• _REQUEST_
Switch "USADO" to "REACONDICIONADO" throughout the data below, and write out all of the lines again with nothing else altered.

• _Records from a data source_
○ ○ ○
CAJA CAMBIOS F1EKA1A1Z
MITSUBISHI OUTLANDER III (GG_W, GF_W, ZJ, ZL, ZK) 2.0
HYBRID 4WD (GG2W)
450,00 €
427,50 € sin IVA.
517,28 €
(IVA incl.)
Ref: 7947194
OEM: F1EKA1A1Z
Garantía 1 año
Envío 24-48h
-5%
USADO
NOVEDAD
○ ○ ○
• _ANSWER TO THE PROBLEM_
CAJA CAMBIOS F1EKA1A1Z
MITSUBISHI OUTLANDER III (GG_W, GF_W, ZJ, ZL, ZK) 2.0
HYBRID 4WD (GG2W)
450,00 €
427,50 € sin IVA.
517,28 €
(IVA incl.)
Ref: 7947194
OEM: F1EKA1A1Z
Garantía 1 año
Envío 24-48h
-5%
REACONDICIONADO
NOVEDAD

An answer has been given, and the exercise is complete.